▸ Aim of the exercise
Reproduce every one of the following lines without any alteration.

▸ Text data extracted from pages
● ● ●

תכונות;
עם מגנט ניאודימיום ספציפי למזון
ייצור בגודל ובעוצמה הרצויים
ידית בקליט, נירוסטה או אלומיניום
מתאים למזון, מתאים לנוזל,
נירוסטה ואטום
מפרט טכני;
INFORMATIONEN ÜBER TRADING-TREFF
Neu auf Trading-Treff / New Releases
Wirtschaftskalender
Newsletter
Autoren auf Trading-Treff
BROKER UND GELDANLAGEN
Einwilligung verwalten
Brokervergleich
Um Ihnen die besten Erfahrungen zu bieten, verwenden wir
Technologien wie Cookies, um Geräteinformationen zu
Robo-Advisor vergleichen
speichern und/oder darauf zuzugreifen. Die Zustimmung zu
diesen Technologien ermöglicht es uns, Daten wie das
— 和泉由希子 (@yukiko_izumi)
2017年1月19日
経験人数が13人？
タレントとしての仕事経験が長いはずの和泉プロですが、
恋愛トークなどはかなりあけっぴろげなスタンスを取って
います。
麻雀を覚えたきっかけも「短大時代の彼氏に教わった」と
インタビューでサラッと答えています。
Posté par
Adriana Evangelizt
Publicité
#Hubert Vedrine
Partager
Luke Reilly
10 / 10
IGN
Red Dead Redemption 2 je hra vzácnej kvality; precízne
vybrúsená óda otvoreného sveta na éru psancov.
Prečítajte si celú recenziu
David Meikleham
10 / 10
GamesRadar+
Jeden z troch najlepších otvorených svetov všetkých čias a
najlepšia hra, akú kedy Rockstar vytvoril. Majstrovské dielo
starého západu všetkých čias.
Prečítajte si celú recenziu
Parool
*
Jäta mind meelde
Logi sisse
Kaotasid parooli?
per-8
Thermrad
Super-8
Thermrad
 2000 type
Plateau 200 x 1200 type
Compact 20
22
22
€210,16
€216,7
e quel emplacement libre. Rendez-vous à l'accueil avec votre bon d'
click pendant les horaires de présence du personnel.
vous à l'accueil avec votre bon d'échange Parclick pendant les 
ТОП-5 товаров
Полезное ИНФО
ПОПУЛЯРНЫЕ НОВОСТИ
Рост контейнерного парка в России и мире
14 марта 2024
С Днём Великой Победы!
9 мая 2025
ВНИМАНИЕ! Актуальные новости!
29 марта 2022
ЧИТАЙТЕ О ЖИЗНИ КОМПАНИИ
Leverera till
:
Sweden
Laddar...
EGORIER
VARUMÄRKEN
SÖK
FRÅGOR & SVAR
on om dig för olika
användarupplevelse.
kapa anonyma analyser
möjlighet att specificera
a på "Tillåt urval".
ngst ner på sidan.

● ● ●

▸ Task solution
תכונות;
עם מגנט ניאודימיום ספציפי למזון
ייצור בגודל ובעוצמה הרצויים
ידית בקליט, נירוסטה או אלומיניום
מתאים למזון, מתאים לנוזל,
נירוסטה ואטום
מפרט טכני;
INFORMATIONEN ÜBER TRADING-TREFF
Neu auf Trading-Treff / New Releases
Wirtschaftskalender
Newsletter
Autoren auf Trading-Treff
BROKER UND GELDANLAGEN
Einwilligung verwalten
Brokervergleich
Um Ihnen die besten Erfahrungen zu bieten, verwenden wir
Technologien wie Cookies, um Geräteinformationen zu
Robo-Advisor vergleichen
speichern und/oder darauf zuzugreifen. Die Zustimmung zu
diesen Technologien ermöglicht es uns, Daten wie das
— 和泉由希子 (@yukiko_izumi)
2017年1月19日
経験人数が13人？
タレントとしての仕事経験が長いはずの和泉プロですが、
恋愛トークなどはかなりあけっぴろげなスタンスを取って
います。
麻雀を覚えたきっかけも「短大時代の彼氏に教わった」と
インタビューでサラッと答えています。
Posté par
Adriana Evangelizt
Publicité
#Hubert Vedrine
Partager
Luke Reilly
10 / 10
IGN
Red Dead Redemption 2 je hra vzácnej kvality; precízne
vybrúsená óda otvoreného sveta na éru psancov.
Prečítajte si celú recenziu
David Meikleham
10 / 10
GamesRadar+
Jeden z troch najlepších otvorených svetov všetkých čias a
najlepšia hra, akú kedy Rockstar vytvoril. Majstrovské dielo
starého západu všetkých čias.
Prečítajte si celú recenziu
Parool
*
Jäta mind meelde
Logi sisse
Kaotasid parooli?
per-8
Thermrad
Super-8
Thermrad
 2000 type
Plateau 200 x 1200 type
Compact 20
22
22
€210,16
€216,7
e quel emplacement libre. Rendez-vous à l'accueil avec votre bon d'
click pendant les horaires de présence du personnel.
vous à l'accueil avec votre bon d'échange Parclick pendant les 
ТОП-5 товаров
Полезное ИНФО
ПОПУЛЯРНЫЕ НОВОСТИ
Рост контейнерного парка в России и мире
14 марта 2024
С Днём Великой Победы!
9 мая 2025
ВНИМАНИЕ! Актуальные новости!
29 марта 2022
ЧИТАЙТЕ О ЖИЗНИ КОМПАНИИ
Leverera till
:
Sweden
Laddar...
EGORIER
VARUMÄRKEN
SÖK
FRÅGOR & SVAR
on om dig för olika
användarupplevelse.
kapa anonyma analyser
möjlighet att specificera
a på "Tillåt urval".
ngst ner på sidan.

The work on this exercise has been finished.